There are three general types of restrictive covenant agreements used in veterinary practice: non-disclosure, non-competition,
and non-solicitation. These agreements can stand alone or be included within other contracts, such as employment, partnership,
or practice sale agreements. In a few states (such as Alabama, California, Montana, North Dakota, and Oklahoma), restrictive
covenants aren't enforceable. So if you practice in one of these states, you can stop reading right now. For the rest of you,
it's essential to understand the role restrictive covenants play.
If you're a practice owner and are looking to hire an associate, bring a partner into your ownership structure, or sell your
practice, you may be thinking of using a restrictive covenant. Or if you're a veterinarian looking to join a practice as an
associate or partner, you may be asked to sign an agreement containing restrictive covenants. No matter what category you
fall into, understanding how restrictive covenants can help (or hurt) your interests will help you negotiate a favorable agreement.
LAYING OUT THE PATTERN
First, let's define the three types of restrictive covenants.
Non-disclosure agreements. Non-disclosure (or confidentiality) agreements seek to protect a practice against a current or former employee's unauthorized
disclosure of proprietary information, such as details about its clients, fee schedules, referral sources, marketing strategies,
business operations, finances, and prospective business opportunities. Some jurisdictions consider this information, including
client lists and client contact information, to be "trade secrets" that are entitled to additional protection under the law.

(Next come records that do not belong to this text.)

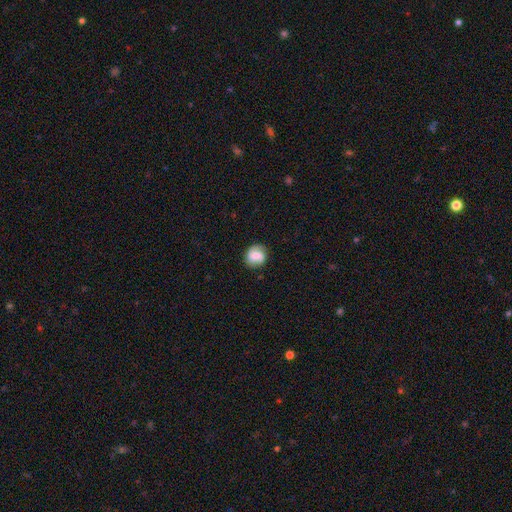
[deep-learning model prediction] Morphology: type=smooth (50%); merging=none (80%).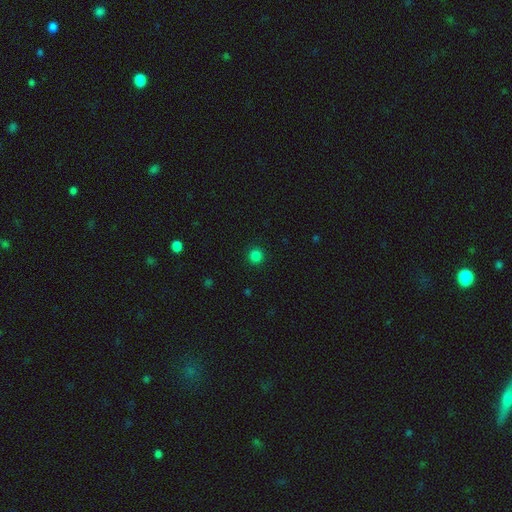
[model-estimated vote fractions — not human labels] The model was most divided on "smooth or featured": smooth: 83%, star or artifact: 14%, featured or disk: 3%. More confident: how rounded — round (95%); merging — none (93%).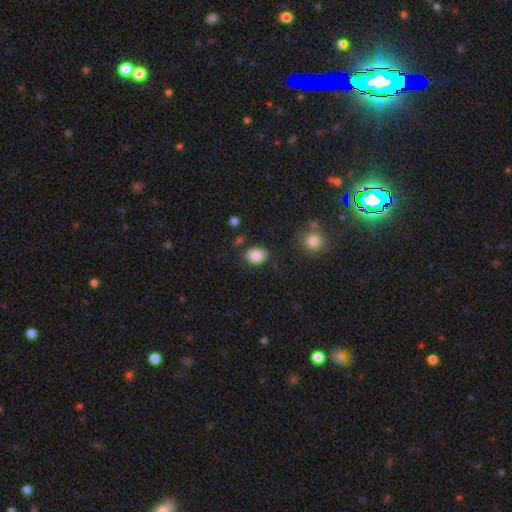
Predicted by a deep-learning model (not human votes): This is clearly a smooth galaxy (87%). How rounded: likely in between (64%). Merging: clearly none (80%).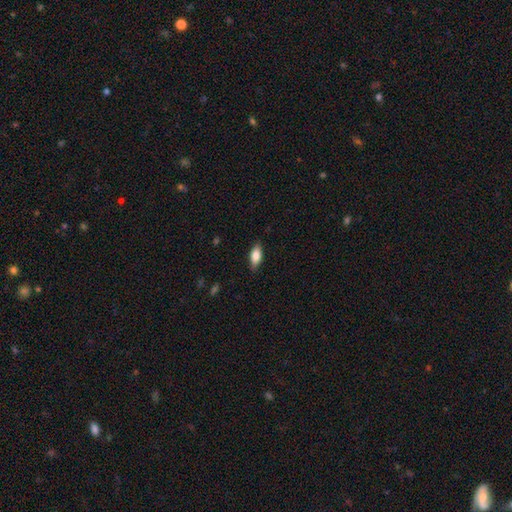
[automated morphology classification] smooth 76%, featured or disk 17%, star or artifact 7%. Down the decision tree: how rounded — in between (81%); merging — none (84%).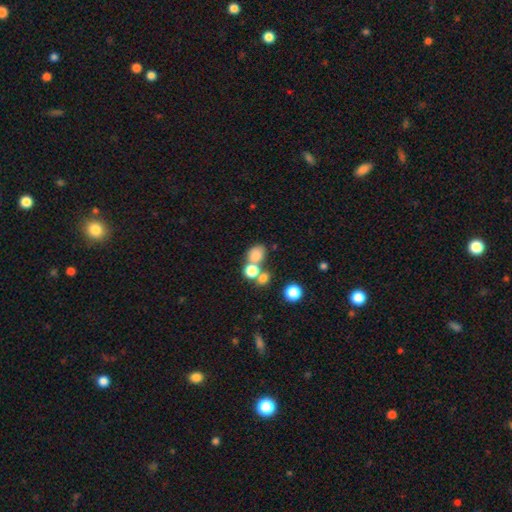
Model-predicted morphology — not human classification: The model was most divided on "merging": none: 46%, merger: 37%, minor disturbance: 10%, major disturbance: 6%. More confident: smooth or featured — smooth (76%); how rounded — round (55%).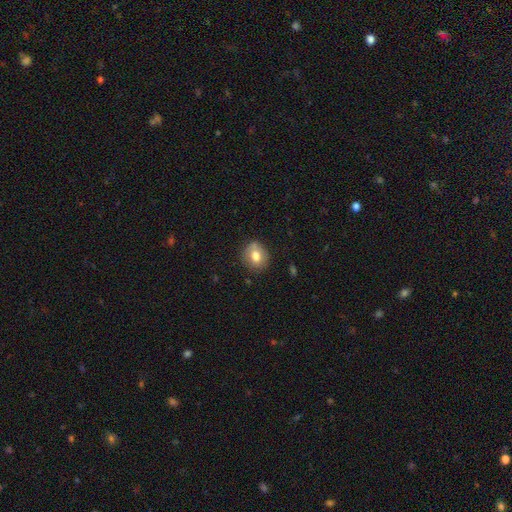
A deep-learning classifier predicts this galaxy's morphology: A smooth galaxy with no disk features (75%) that is round (69%).

Vote fractions:
- Smooth or featured? smooth: 75% / featured or disk: 16% / star or artifact: 9%
- How rounded? round: 69% / in between: 30% / cigar-shaped: 1%
- Merging? none: 75% / minor disturbance: 16% / merger: 5% / major disturbance: 4%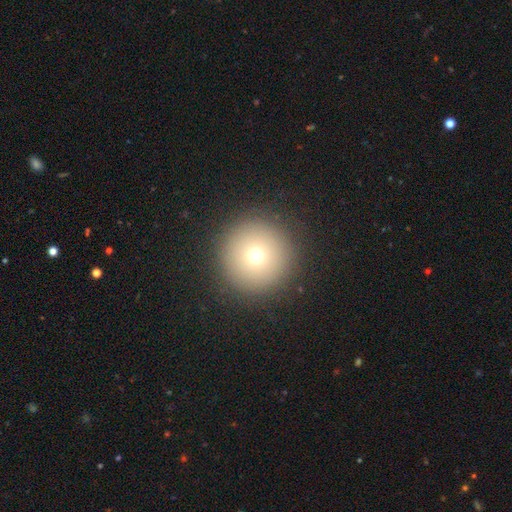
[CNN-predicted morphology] Q: Smooth or featured?
A: smooth (72%); runner-up: star or artifact (16%)
Q: How rounded?
A: round (97%); runner-up: in between (2%)
Q: Merging?
A: none (92%); runner-up: minor disturbance (5%)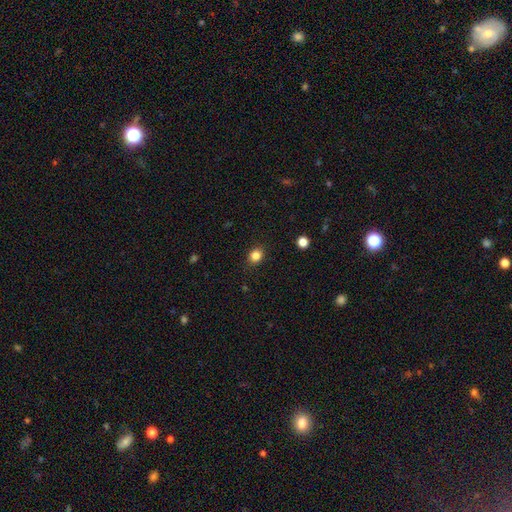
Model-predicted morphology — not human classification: This is clearly a smooth galaxy (83%). How rounded: likely round (65%). Merging: clearly none (88%).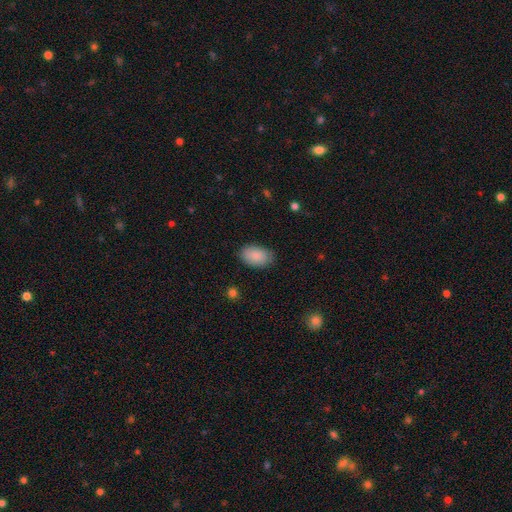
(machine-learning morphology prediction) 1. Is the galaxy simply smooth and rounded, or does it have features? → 88% smooth, 6% star or artifact, 6% featured or disk.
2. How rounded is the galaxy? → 92% in between, 7% round, 1% cigar-shaped.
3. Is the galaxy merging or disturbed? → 82% none, 14% minor disturbance, 3% major disturbance, 1% merger.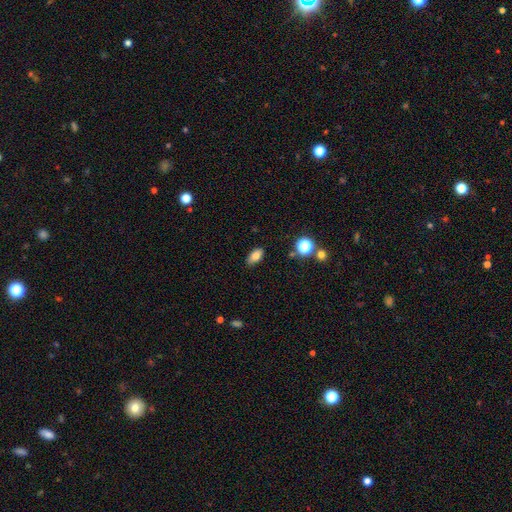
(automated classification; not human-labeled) Morphology: type=smooth (80%); roundness=in between (89%); merging=none (84%).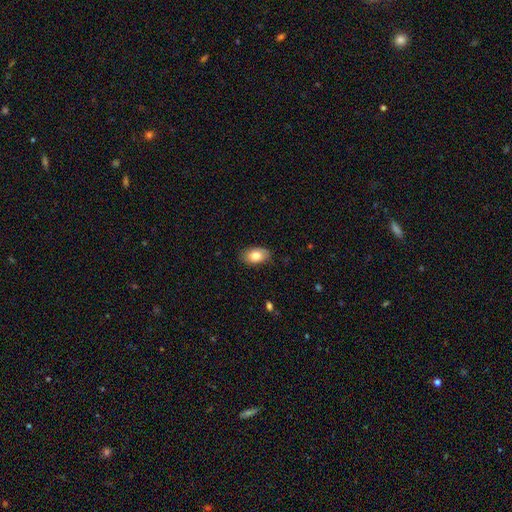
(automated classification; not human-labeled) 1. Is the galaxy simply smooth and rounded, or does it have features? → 81% smooth, 12% featured or disk, 7% star or artifact.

Non-competition agreements. Non-competition agreements restrict a former employee of a practice from working in competition with that practice for a specific
period of time or within a certain geographic area. For example, a veterinarian formerly employed by Practice A may be prohibited
from establishing a practice or working for a competing practice within five miles of Practice A for one year after the employee's
resignation or termination of employment.
Non-solicitation agreements. Non-solicitation agreements prohibit a former employee of a practice from soliciting the practice's contractually protected
relationships—such as those with patients, clients, vendors, and referral sources—but otherwise don't hinder the former employee
from establishing or working for a competing practice. These agreements can prohibit the former employee from soliciting
or hiring the original practice's employees, advertising the establishment of a new practice or announcing a new practice
affiliation, and even communicating with former or prospective clients of the first practice. These agreements are limited
in duration and can be limited geographically as well.
TRIMMING AWAY MISCONCEPTIONS
A common—and potentially costly—misconception about restrictive covenants is that they "aren't worth the paper they're printed
on." That's simply not true. Most courts won't hesitate to enforce a non-disclosure agreement. They'll also enforce a reasonably
drafted non-solicitation agreement. While non-competition agreements can be more difficult to enforce, courts in many states
do regularly enforce them.
As a rule, agreements that contain shorter time restrictions and are limited to a practice's actual clients (as opposed to
former or prospective clients) or geographical area are easier to enforce than agreements not specifically tailored to a practice's
actual needs. In addition, each state has its own laws and policies governing enforceability. You must consider these guidelines
carefully when drafting or evaluating a restrictive covenant. If they're designed to protect only the reasonable, legitimate
business interests of the practice and to conform to state parameters, a restrictive covenant will typically be enforced.